In the records that follow, the lines from the one containing "29: (235, 317, 1.54)" to the one containing "38: (456, 373, 1.00)", inclusive, are to be given again exactly.
(Beginning of ENTRIES SHOWN)
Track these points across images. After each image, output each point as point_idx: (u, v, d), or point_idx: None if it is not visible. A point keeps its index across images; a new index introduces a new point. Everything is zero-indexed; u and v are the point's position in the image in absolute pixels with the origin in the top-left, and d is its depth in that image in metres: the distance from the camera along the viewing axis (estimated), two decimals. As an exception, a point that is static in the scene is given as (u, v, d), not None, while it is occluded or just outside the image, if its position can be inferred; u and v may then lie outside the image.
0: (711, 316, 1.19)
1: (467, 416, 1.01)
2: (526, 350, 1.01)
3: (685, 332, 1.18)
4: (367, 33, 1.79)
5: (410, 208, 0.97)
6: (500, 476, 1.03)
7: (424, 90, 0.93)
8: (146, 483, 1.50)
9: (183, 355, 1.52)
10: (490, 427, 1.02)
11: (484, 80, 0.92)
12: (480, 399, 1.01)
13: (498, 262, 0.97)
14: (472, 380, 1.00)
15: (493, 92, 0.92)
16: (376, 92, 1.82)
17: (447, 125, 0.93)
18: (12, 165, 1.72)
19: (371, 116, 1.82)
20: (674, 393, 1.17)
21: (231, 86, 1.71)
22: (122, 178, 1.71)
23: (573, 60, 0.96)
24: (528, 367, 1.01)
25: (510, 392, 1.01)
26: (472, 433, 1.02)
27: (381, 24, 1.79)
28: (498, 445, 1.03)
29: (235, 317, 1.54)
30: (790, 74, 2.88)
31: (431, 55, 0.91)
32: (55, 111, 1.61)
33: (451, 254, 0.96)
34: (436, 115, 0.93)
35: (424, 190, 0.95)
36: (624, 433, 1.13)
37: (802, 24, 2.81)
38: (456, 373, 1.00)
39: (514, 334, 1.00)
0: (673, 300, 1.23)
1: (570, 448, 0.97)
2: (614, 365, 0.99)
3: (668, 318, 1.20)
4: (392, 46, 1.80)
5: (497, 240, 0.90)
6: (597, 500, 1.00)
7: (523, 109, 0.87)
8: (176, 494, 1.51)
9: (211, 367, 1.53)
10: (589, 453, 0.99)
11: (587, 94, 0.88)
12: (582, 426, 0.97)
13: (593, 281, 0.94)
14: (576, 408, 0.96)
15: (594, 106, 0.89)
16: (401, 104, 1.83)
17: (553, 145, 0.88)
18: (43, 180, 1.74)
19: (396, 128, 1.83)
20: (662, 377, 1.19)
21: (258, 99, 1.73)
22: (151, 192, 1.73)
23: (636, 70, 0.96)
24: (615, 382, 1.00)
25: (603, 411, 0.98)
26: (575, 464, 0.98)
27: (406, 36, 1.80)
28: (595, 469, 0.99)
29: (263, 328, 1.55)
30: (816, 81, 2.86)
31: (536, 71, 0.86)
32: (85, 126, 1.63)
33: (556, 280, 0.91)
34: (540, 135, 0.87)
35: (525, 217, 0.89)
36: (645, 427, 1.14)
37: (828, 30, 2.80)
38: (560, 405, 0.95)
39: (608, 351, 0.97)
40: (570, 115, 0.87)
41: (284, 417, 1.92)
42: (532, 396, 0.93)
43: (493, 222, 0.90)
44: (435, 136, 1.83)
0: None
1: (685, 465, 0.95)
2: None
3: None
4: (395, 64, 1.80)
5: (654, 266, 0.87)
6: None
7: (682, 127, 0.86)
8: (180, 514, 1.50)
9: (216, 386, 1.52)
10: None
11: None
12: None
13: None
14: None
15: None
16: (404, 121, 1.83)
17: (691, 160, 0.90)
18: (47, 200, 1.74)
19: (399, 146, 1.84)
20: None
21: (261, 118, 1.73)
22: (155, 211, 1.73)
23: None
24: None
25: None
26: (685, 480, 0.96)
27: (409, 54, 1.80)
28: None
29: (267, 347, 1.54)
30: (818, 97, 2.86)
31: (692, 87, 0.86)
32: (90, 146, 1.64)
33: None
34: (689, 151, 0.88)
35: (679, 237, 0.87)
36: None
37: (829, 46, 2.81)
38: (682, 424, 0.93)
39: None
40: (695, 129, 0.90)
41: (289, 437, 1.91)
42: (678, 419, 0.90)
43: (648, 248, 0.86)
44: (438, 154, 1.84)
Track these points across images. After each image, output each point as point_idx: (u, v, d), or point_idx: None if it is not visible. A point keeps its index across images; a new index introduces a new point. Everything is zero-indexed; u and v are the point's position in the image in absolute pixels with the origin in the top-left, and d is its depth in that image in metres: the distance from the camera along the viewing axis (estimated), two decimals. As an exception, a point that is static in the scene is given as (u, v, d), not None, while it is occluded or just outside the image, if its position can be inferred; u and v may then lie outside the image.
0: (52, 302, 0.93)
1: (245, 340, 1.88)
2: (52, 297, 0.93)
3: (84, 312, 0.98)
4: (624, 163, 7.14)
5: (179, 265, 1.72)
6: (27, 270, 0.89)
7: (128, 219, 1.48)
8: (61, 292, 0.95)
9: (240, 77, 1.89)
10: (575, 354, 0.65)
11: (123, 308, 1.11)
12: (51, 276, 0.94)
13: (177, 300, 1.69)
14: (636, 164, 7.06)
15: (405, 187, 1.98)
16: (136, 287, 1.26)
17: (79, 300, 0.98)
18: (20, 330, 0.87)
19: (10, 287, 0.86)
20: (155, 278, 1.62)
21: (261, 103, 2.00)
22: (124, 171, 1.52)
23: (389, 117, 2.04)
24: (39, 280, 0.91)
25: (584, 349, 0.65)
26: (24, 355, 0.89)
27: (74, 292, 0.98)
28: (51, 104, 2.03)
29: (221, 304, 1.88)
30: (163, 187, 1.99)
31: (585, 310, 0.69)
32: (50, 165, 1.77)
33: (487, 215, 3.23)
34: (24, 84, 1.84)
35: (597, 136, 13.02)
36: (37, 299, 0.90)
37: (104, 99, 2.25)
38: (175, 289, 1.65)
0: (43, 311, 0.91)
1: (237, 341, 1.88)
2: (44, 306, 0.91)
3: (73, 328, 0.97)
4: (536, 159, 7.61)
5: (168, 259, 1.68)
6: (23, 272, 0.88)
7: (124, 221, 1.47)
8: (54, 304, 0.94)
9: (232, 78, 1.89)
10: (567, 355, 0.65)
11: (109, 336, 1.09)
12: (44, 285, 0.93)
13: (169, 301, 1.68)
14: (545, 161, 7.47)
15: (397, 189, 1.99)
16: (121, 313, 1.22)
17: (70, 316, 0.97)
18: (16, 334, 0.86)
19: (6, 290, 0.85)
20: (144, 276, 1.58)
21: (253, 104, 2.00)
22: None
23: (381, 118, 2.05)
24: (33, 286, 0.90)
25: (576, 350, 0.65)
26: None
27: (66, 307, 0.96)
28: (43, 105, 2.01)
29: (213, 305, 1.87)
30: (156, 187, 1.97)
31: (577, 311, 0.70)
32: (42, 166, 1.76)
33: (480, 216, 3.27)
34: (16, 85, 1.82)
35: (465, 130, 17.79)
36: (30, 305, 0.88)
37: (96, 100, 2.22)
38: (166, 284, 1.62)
(End of ENTRIES SHOWN)
(Beginning of ENTRIES SHOWN)
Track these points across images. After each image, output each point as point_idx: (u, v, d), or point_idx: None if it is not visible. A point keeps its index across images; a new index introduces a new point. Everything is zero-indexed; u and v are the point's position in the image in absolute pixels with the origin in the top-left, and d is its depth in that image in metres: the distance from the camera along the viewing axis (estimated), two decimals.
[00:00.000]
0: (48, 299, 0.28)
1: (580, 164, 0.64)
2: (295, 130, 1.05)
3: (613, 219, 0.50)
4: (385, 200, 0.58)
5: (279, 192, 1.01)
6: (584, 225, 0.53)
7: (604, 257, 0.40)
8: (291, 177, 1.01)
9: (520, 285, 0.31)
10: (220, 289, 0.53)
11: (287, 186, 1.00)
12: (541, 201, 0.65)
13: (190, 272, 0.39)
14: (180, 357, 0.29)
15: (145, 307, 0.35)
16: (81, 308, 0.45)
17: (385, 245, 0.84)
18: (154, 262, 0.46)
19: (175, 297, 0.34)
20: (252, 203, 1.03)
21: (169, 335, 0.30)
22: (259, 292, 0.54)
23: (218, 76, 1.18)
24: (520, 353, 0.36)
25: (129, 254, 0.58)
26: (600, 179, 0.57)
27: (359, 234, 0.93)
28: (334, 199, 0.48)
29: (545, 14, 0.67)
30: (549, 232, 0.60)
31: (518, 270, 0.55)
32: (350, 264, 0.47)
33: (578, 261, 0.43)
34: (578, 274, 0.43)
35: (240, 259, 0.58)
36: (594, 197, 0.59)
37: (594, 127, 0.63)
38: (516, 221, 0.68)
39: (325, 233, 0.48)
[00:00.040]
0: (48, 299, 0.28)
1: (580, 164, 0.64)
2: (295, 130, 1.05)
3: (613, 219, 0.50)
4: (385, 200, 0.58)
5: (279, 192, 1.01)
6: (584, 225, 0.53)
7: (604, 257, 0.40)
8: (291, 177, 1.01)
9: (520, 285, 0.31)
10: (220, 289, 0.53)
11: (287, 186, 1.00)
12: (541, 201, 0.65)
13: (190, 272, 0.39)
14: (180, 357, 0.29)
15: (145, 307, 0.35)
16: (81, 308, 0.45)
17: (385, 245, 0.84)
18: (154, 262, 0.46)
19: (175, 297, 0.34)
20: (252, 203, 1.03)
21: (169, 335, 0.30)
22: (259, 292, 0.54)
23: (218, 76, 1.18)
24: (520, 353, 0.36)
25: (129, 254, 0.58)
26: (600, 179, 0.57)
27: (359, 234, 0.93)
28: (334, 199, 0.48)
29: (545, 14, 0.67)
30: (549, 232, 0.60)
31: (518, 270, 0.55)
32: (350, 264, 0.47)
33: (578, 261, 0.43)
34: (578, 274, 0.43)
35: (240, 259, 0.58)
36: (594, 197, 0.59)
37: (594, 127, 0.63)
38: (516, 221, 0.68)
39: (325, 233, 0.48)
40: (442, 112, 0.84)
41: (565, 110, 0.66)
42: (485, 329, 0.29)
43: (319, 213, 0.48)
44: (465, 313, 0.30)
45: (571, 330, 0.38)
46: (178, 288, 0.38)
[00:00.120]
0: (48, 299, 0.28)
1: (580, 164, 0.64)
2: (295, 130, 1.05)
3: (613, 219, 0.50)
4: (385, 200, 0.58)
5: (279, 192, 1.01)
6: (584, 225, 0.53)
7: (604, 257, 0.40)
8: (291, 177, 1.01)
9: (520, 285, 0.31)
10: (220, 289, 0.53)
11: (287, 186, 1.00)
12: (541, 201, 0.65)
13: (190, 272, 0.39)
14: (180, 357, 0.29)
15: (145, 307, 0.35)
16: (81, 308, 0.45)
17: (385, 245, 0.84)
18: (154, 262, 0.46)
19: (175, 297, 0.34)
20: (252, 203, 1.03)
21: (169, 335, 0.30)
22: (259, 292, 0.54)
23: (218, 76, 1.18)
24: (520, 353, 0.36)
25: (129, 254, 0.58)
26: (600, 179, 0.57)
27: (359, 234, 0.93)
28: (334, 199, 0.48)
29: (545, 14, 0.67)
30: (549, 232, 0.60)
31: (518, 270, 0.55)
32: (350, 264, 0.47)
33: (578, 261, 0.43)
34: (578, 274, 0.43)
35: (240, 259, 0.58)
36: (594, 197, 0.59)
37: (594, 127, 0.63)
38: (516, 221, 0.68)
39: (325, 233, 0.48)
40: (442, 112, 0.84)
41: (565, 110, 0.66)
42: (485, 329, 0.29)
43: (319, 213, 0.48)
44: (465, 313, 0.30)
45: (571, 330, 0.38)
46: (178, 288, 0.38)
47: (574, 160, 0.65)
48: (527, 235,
(End of ENTRIES SHOWN)
* [EXPECTED OUTPUT]
29: (235, 317, 1.54)
30: (790, 74, 2.88)
31: (431, 55, 0.91)
32: (55, 111, 1.61)
33: (451, 254, 0.96)
34: (436, 115, 0.93)
35: (424, 190, 0.95)
36: (624, 433, 1.13)
37: (802, 24, 2.81)
38: (456, 373, 1.00)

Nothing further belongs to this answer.